A mural reading “The future is Europe” is seen near the European Council headquarters in Brussels, Belgium. Reuters
FRANKFURT: The European Central Bank is all but certain to keep policy on hold on Wednesday, taking its time to evaluate whether its most recent stimulus is enough to arrest a rapid decline in sentiment.
With economic powerhouse Germany skirting a recession, the ECB has already been forced to backtrack on plans to tighten policy and now faces calls to do more, even though the root cause of the downturn, weak demand from abroad, is largely beyond its policy reach.
In the latest move in his global trade war, US President Donald Trump on Tuesday threatened to impose tariffs on $11 billion worth of European Union products, while the International Monetary Fund cut its forecast for world economic growth this year.
Meeting earlier than usual so they can attend the IMF’s spring meeting in Washington DC this week, ECB policymakers are likely to discuss market speculation about further delays to their first post-crisis rate hike and the side effets of years of negative rates. But they are likely to stick to a long-standing line that ultra-easy policy is working as intended, and that banks remain net benefactors of record low rates so there is no acute need to compensate them for the hefty fee they pay to park their excess cash at the ECB.
The latter debate, simmering since 2016, is likely to intensify on Wednesday, however, as the growth slowdown suggests the ECB’s -0.4 per cent deposit rate could stay in negative territory even longer than now expected. ECB President Mario Draghi has already said the euro zone’s central bank must consider whether it needs to mitigate the side-effects of negative rates.
One option under study is a tiered deposit rate, which would shield lenders from part of the cost, in a similar vein to moves by central banks in Switzerland and Japan.

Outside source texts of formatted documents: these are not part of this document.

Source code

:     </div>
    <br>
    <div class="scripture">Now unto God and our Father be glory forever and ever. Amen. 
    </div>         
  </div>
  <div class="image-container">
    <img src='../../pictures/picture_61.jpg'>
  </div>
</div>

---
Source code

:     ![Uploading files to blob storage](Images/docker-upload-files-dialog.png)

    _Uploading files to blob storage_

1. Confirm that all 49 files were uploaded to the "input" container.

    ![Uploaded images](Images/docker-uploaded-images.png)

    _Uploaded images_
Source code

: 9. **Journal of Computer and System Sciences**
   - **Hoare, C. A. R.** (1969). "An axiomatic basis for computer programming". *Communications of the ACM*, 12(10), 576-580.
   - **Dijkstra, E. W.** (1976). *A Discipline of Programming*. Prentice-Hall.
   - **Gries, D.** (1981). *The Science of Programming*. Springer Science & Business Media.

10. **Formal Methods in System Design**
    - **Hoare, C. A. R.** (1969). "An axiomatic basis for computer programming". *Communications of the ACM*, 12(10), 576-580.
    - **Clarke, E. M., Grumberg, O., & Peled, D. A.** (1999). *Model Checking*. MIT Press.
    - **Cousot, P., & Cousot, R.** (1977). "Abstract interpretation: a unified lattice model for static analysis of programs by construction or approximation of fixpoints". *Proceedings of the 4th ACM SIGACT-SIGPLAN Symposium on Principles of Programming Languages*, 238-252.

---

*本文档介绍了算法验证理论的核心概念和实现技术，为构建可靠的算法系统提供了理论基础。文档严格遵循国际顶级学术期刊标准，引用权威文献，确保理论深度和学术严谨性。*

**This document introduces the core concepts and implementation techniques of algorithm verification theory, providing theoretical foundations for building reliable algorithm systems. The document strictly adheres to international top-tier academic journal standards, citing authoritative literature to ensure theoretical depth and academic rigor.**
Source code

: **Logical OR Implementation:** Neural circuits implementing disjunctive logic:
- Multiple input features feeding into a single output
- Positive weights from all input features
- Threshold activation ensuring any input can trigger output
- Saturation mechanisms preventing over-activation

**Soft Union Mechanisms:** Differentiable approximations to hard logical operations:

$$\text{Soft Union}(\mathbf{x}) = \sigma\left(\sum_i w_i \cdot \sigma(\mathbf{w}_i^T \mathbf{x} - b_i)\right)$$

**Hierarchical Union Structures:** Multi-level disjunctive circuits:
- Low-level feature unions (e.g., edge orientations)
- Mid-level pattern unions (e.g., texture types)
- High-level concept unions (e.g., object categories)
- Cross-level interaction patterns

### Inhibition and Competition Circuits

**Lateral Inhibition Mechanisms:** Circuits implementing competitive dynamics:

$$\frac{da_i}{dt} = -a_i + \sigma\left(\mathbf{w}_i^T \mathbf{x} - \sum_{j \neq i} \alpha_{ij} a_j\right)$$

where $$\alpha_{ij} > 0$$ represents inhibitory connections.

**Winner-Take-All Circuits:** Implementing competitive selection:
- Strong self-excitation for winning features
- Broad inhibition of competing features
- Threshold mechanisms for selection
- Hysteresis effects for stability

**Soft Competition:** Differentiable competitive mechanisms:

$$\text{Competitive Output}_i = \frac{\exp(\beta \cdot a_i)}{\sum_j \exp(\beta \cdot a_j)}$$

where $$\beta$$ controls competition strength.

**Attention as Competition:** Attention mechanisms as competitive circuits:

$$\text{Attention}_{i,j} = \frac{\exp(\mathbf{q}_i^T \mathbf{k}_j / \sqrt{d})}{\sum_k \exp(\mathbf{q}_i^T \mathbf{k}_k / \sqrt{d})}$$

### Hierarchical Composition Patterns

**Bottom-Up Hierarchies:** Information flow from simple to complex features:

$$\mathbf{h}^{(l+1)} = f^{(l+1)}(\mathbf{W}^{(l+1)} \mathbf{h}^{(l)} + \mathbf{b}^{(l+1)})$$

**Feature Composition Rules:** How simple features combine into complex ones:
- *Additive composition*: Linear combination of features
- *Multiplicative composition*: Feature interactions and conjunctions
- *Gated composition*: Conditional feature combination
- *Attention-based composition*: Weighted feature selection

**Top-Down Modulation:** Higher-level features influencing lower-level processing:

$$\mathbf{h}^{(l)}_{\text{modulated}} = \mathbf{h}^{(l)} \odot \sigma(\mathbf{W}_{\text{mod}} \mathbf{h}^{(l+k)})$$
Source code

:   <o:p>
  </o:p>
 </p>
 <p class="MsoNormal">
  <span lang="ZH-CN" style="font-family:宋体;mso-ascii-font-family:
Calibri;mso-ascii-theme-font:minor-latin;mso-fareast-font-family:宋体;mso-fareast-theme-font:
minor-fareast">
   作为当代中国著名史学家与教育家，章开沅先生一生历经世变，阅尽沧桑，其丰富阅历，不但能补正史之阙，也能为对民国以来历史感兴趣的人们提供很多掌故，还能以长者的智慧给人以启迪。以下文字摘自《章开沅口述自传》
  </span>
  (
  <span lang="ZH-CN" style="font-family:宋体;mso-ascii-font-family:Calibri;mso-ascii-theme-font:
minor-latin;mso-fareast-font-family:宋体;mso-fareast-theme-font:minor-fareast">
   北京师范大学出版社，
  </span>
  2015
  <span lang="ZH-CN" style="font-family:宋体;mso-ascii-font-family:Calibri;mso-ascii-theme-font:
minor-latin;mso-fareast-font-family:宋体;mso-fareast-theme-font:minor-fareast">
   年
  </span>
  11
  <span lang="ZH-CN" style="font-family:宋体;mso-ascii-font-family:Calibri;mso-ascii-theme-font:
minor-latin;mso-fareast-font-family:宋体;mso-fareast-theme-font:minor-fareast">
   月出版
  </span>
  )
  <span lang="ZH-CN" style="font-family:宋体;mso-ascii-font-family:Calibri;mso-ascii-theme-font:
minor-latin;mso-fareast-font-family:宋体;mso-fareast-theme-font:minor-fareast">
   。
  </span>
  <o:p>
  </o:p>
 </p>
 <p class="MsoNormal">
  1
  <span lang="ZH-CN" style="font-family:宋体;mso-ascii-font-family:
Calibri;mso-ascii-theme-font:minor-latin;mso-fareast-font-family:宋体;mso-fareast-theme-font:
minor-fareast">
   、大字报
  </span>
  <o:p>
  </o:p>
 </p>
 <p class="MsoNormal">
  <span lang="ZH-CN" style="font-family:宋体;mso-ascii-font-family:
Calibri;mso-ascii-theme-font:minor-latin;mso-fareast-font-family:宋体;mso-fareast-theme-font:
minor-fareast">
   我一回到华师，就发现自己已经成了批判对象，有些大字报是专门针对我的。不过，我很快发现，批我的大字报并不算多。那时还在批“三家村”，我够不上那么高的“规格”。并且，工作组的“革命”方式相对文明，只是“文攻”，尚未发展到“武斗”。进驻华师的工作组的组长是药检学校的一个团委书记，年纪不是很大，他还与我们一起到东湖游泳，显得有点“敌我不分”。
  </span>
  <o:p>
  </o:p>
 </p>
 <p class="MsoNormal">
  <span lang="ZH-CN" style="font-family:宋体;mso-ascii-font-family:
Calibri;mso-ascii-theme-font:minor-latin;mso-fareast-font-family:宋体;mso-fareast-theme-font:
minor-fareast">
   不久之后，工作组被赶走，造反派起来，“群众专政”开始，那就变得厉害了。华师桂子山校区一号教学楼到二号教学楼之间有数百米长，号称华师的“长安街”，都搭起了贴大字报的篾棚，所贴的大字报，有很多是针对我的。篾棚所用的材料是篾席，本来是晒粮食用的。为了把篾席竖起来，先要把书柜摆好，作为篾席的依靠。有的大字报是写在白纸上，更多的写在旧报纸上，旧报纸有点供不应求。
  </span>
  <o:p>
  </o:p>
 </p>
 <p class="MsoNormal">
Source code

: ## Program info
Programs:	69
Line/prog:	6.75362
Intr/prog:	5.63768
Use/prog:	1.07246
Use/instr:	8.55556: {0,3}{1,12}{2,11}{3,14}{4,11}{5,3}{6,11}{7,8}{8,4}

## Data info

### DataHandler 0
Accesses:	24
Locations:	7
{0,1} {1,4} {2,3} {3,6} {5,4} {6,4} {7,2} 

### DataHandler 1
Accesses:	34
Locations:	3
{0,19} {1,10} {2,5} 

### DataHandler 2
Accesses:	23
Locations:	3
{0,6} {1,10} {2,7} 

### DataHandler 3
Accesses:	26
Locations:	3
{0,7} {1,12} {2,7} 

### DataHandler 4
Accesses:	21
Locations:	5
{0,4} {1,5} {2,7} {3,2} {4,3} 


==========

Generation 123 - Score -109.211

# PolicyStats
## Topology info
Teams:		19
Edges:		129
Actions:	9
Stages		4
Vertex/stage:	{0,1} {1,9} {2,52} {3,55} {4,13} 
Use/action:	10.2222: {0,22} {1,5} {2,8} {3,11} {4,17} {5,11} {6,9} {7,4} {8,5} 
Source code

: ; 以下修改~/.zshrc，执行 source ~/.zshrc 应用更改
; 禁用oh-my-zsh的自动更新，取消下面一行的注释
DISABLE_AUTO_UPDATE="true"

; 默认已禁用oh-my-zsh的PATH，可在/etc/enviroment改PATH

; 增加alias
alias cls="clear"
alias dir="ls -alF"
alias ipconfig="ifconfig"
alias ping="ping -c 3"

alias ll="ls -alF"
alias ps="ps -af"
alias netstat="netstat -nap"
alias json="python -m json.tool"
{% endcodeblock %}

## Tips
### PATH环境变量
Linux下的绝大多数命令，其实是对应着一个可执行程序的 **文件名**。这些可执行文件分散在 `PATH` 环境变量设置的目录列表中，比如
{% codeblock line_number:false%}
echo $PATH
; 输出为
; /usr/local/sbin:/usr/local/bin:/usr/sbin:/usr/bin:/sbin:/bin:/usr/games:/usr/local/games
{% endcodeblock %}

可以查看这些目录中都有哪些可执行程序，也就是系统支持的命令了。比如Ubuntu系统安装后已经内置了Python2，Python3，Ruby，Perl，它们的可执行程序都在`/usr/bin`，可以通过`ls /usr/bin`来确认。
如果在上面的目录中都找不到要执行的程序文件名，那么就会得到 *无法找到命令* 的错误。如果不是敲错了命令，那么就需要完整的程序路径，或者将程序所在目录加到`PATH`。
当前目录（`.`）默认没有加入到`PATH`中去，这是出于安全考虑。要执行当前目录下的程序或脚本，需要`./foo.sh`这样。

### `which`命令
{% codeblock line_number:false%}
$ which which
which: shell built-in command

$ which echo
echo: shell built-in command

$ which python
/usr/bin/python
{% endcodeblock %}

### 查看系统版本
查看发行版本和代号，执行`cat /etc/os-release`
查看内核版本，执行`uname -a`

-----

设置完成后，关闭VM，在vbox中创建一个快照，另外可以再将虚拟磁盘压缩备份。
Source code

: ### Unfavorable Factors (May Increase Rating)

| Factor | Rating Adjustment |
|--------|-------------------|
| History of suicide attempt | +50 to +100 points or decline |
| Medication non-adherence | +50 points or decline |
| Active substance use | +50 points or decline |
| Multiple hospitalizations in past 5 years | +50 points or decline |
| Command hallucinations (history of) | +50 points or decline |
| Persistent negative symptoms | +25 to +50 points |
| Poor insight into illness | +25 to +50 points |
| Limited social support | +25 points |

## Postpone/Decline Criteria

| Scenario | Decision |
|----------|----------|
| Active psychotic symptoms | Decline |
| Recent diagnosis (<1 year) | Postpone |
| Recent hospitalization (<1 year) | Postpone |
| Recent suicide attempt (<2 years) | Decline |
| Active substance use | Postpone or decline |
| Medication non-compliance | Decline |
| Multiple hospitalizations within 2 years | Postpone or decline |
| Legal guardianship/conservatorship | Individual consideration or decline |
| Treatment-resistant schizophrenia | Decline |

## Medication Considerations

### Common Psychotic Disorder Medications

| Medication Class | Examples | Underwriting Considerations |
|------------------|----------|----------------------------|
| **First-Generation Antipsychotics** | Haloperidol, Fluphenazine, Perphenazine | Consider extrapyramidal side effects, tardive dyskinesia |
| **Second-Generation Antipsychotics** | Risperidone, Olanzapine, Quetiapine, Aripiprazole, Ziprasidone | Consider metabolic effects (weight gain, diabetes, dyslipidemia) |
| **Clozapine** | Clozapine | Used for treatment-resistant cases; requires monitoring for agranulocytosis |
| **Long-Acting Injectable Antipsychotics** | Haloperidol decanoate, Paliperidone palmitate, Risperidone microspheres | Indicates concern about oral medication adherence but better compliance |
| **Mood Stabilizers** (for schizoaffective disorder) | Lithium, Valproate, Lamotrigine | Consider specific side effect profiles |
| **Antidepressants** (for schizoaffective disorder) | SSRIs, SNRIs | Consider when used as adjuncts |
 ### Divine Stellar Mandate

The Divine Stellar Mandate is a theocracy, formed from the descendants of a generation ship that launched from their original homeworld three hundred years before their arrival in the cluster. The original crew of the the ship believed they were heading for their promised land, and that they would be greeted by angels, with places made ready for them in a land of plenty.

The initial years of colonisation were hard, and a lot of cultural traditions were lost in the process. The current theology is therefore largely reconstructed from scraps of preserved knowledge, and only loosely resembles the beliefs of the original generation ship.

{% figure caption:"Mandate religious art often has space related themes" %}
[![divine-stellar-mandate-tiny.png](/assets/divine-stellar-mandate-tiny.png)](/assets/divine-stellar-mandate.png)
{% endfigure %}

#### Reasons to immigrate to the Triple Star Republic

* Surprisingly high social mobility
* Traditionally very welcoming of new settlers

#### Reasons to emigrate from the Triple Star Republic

“Although the ECB ruled out tiering in March 2016, the situation has since changed, and it could be implemented eventually if policy rates were to remain negative for even longer into 2020,” Pictet Wealth Management economist Frederic Ducrozet said.
“In the end, tiering is all about the credibility of forward guidance and the ECB signalling its ability to cut rates again in the next downturn,” Ducrozet added.
The ECB announces its rate decision at 1145 GMT, followed by Draghi’s news conference at 1230 GMT. The Federal Reserve will publish the minutes of its latest policy meeting at 1800 GMT.